Working data:

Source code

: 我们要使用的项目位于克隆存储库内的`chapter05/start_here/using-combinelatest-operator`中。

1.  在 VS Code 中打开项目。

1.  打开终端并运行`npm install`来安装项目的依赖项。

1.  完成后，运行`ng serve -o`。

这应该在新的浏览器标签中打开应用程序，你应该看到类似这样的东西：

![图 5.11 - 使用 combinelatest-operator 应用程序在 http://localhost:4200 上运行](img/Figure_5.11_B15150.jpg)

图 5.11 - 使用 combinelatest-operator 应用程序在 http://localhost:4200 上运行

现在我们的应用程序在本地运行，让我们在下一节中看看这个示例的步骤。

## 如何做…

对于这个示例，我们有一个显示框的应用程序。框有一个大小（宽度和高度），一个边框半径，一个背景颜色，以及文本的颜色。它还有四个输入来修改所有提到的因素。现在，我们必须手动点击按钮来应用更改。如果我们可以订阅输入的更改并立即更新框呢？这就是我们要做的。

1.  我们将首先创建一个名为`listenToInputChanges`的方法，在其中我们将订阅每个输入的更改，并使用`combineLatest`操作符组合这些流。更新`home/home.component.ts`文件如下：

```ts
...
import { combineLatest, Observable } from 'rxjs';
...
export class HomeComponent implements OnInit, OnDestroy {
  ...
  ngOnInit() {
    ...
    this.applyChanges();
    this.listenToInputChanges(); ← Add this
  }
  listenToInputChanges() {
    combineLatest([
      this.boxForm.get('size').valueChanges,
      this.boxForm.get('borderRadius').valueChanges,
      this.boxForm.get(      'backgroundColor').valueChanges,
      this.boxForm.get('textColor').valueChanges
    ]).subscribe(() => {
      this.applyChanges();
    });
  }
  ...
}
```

What to work on: Look above for the line with "VS Code 中打开项目。"; retype exactly that line, every line after it up to the line with "对于这个示例，我们有一个显示", and that line too, nothing else.

Expected answer:
1.  在 VS Code 中打开项目。

1.  打开终端并运行`npm install`来安装项目的依赖项。

1.  完成后，运行`ng serve -o`。

这应该在新的浏览器标签中打开应用程序，你应该看到类似这样的东西：

![图 5.11 - 使用 combinelatest-operator 应用程序在 http://localhost:4200 上运行](img/Figure_5.11_B15150.jpg)

图 5.11 - 使用 combinelatest-operator 应用程序在 http://localhost:4200 上运行

现在我们的应用程序在本地运行，让我们在下一节中看看这个示例的步骤。

## 如何做…

对于这个示例，我们有一个显示框的应用程序。框有一个大小（宽度和高度），一个边框半径，一个背景颜色，以及文本的颜色。它还有四个输入来修改所有提到的因素。现在，我们必须手动点击按钮来应用更改。如果我们可以订阅输入的更改并立即更新框呢？这就是我们要做的。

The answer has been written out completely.